Rewrite the lines of the records as a numbered list, from the line with "collectors: H. W. Lix" up to and including the last line of the records, omitting any blank lines.
+ + + + + + +
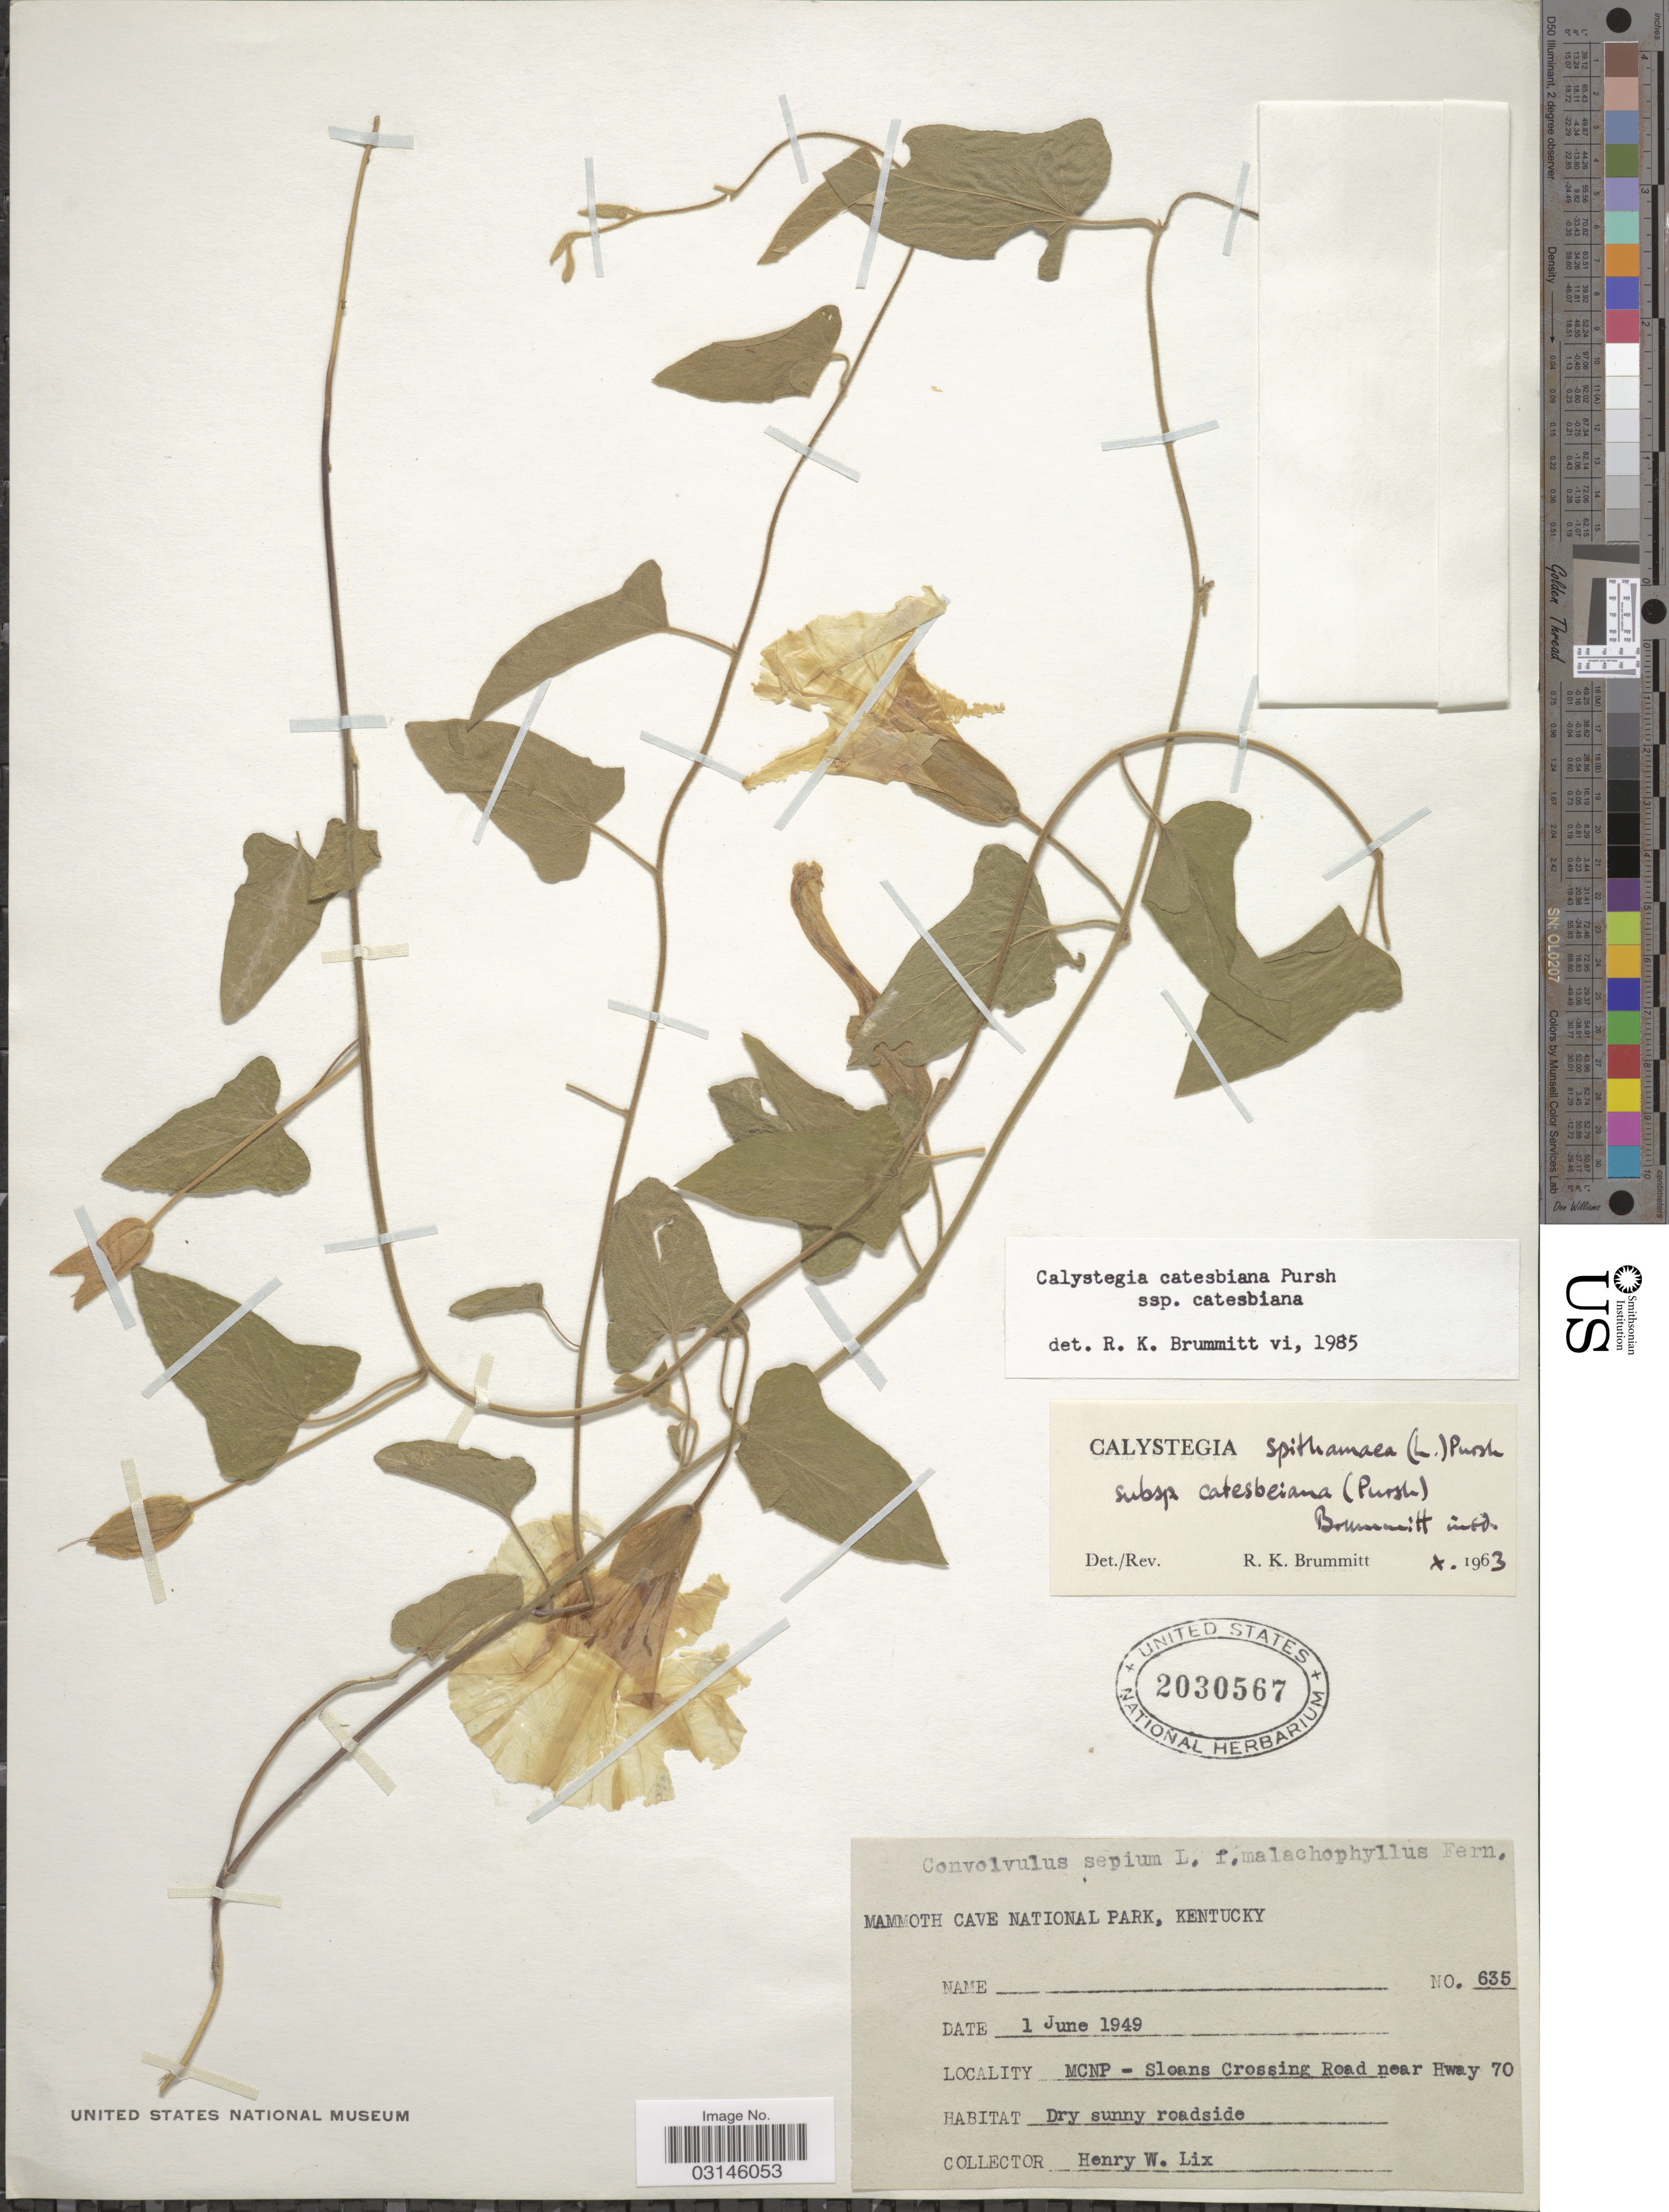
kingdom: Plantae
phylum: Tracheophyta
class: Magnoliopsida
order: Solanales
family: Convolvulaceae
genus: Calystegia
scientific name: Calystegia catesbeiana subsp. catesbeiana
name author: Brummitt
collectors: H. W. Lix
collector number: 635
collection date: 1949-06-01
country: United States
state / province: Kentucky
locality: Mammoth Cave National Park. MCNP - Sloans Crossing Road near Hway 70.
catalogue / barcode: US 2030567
+ + + + + + +
• [Answer to the problem]:
1. collectors: H. W. Lix
2. collector number: 635
3. collection date: 1949-06-01
4. country: United States
5. state / province: Kentucky
6. locality: Mammoth Cave National Park. MCNP - Sloans Crossing Road near Hway 70.
7. catalogue / barcode: US 2030567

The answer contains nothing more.